Chronique

Eric Séva

Folklores imaginaires

Eric Séva (saxophones baryton et sopranino), Patrice Héral (perc, voc, électronique), Olivier Louvel (g, saz, bouzouki, balalaïka), Daniel Yvinec (b), Didier Malherbe (doudouk), Benoît Widemann (moog), Idriss Boudrioua (as, voc)

Label / Distribution : Le Chant du Monde

Etrange alliance que celle des saxophones baryton et sopranino ; c’est pourtant pour ces deux instruments qu’Eric Séva, actuel saxophoniste de l’ONJ de Franck Tortiller, a écrit le répertoire de son premier disque en leader. Deux instruments aux frontières du royaume des saxophones : l’un, le sopranino, se situe aux confins des aigus, tandis que l’autre règne sur les basses. Eric Séva maîtrise l’un comme l’autre, parvenant à tirer une douceur et une chaleur inhabituelles du baryton, tout comme une justesse irréprochable du sopranino pourtant réputé si difficile à jouer juste.
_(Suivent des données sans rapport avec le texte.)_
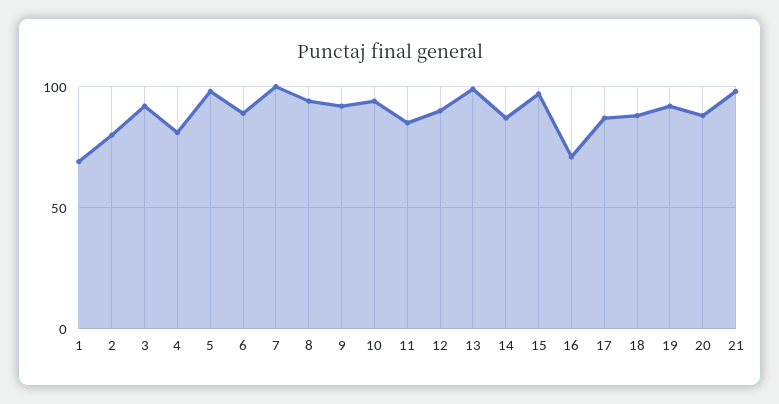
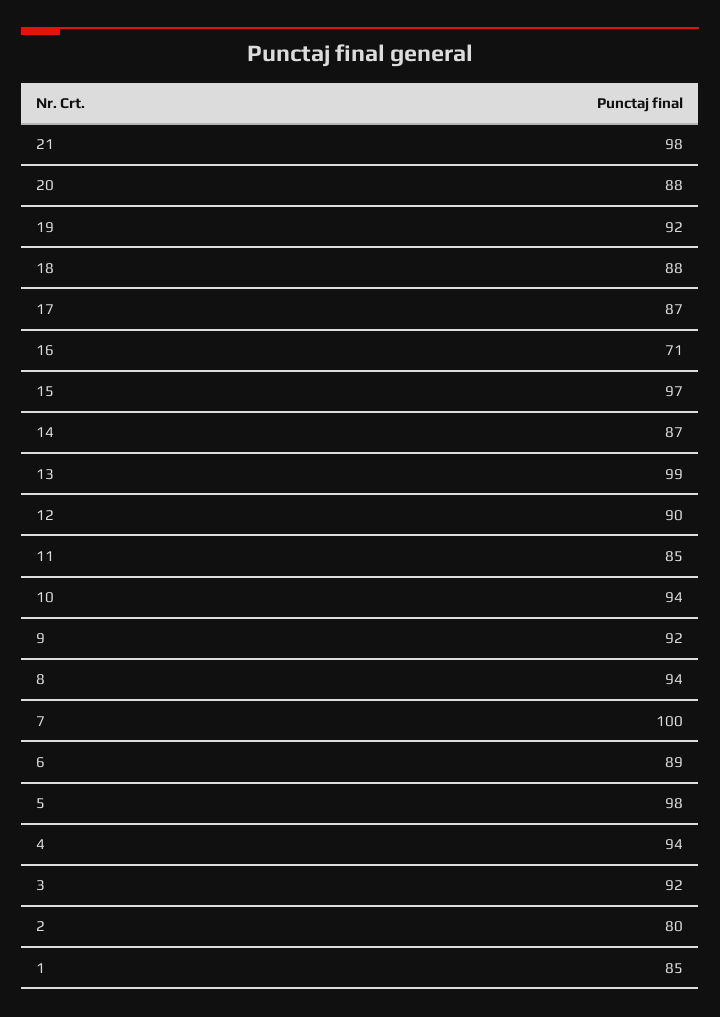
  {
-   "1": 70,
+   "1": 85,
    "2": 80,
    "3": 92,
-   "4": 80,
+   "4": 94,
    "5": 98,
    "6": 89,
    "7": 100,
    "8": 94,
    "9": 92,
    "10": 94,
    "11": 85,
    "12": 90,
    "13": 99,
    "14": 87,
    "15": 97,
    "16": 71,
    "17": 87,
    "18": 88,
    "19": 92,
    "20": 88,
    "21": 98
  }

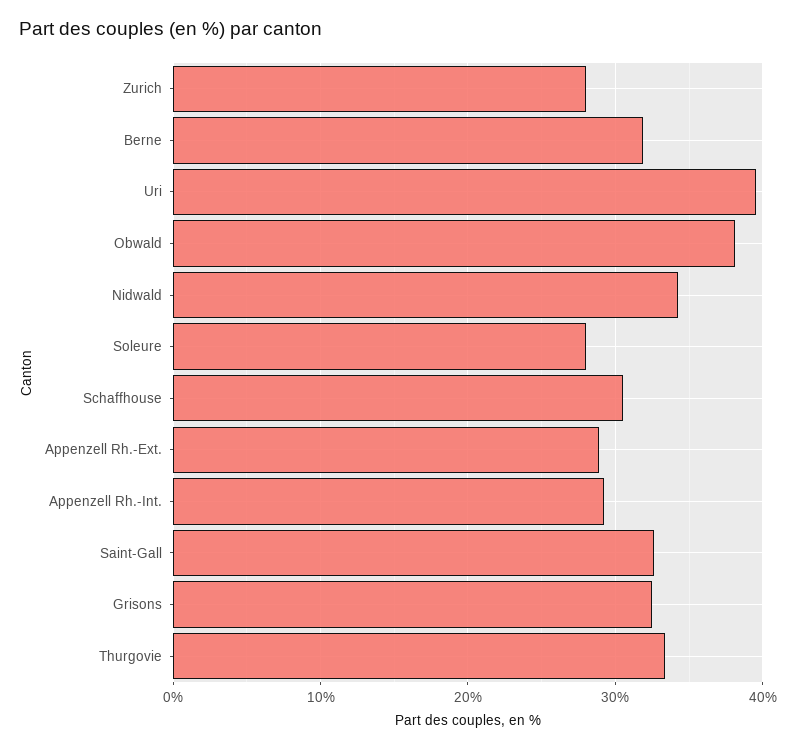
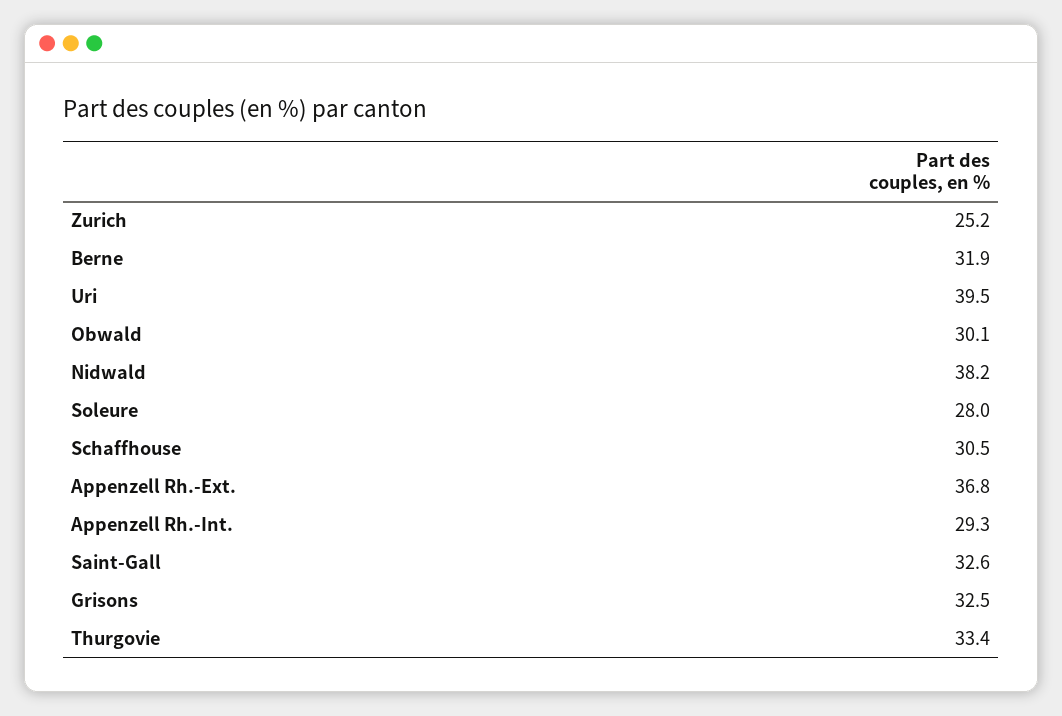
  {
-   "Zurich": 28,
+   "Zurich": 25.2,
    "Berne": 31.9,
    "Uri": 39.5,
-   "Obwald": 38,
+   "Obwald": 30.1,
-   "Nidwald": 34,
+   "Nidwald": 38.2,
    "Soleure": 28,
    "Schaffhouse": 30.5,
-   "Appenzell Rh.-Ext.": 29,
+   "Appenzell Rh.-Ext.": 36.8,
    "Appenzell Rh.-Int.": 29.3,
    "Saint-Gall": 32.6,
    "Grisons": 32.5,
    "Thurgovie": 33.4
  }

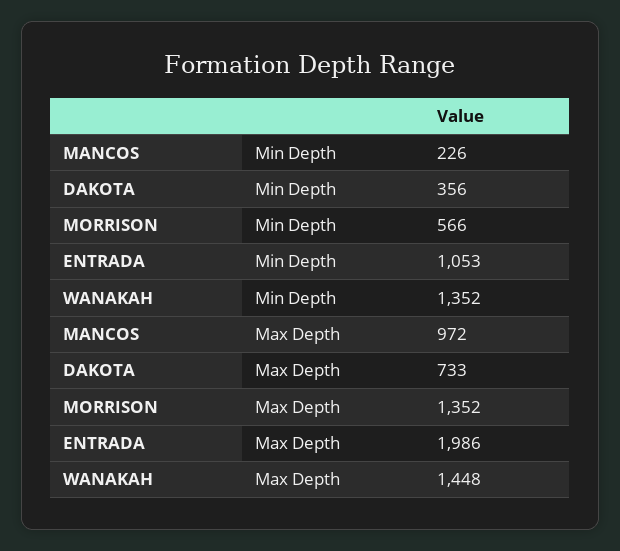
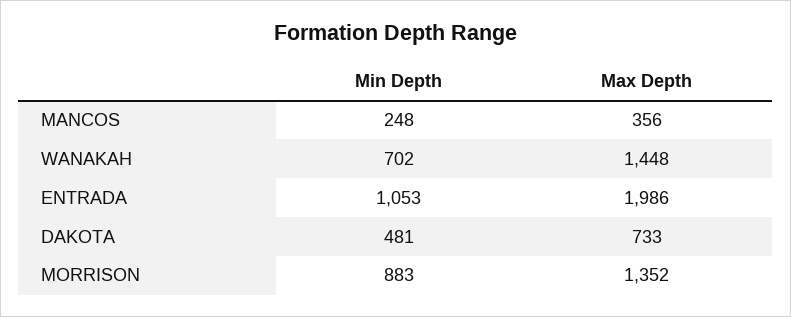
  {
    "MANCOS": {
-     "Min Depth": 226,
+     "Min Depth": 248,
-     "Max Depth": 972
+     "Max Depth": 356
    },
    "DAKOTA": {
-     "Min Depth": 356,
+     "Min Depth": 481,
      "Max Depth": 733
    },
    "MORRISON": {
-     "Min Depth": 566,
+     "Min Depth": 883,
      "Max Depth": 1352
    },
    "ENTRADA": {
      "Min Depth": 1053,
      "Max Depth": 1986
    },
    "WANAKAH": {
-     "Min Depth": 1352,
+     "Min Depth": 702,
      "Max Depth": 1448
    }
  }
Ces Folklores Imaginaires sont ceux du musicien, issus à la fois de son histoire personnelle et des différentes rencontres musicales ayant croisé un jour ou l’autre sa route éclectique. On y entend des compositions très mélodiques, jamais très éloignées d’un jazz encore synonyme de musique à danser. Par ailleurs, une certaine originalité et un certain exotisme sont également présents sur tout l’album, d’une part grâce à l’écriture elle-même, et d’autre part grâce au choix des instruments, ces deux aspects restant indissociablement liés.

Ainsi, les deux saxophones évoqués sont relativement peu utilisés dans le répertoire jazz. De ce fait, le compositeur s’extrait naturellement des sentiers battus de l’écriture pour sax. Et le choix de mêler sopranino et baryton, parfois dans un même morceau - comme la pièce titre de l’album -, renforce encore le sentiment qu’Eric Séva parvient à extraire l’identité la plus profonde de ses deux saxophones.

Cette originalité instrumentale ne se limite pas au leader : les autres membres du quartet, à l’exception de Daniel Yvinec qui ne quitte pas la contrebasse, utilisent eux aussi plusieurs instruments. Olivier Louvel en particulier, qui alterne entre une guitare électro-acoustique et les trois cousins que sont le saz turc, la balalaïka russe et le bouzouki grec. Là encore, la composition pour l’un ou l’autre de ces instruments à cordes est très différente et contribue à donner à ce disque un son, une couleur musicale inouies, littéralement.

Les percussions, effets électroniques et interventions vocales de Patrice Héral, lui aussi membre de l’ONJ Tortiller, contribuent à cette atmosphère unique, tout comme la présence de quelques invités : Didier Malherbe (au doudouk), musicien qui n’a de cesse de traquer les musiques du monde avec son Hadouk Trio, ou Benoît Widemann (Magma, etc) avec une improvisation de Moog placée avec humour au sein d’un tango apparemment des plus classiques.

Au final, il suffit d’une écoute pour être entraîné par la fluidité des mélodies et la richesse sonore de ce disque, mais bien d’autres seront nécessaires pour découvrir toutes les facettes et influences de ces superbes compositions.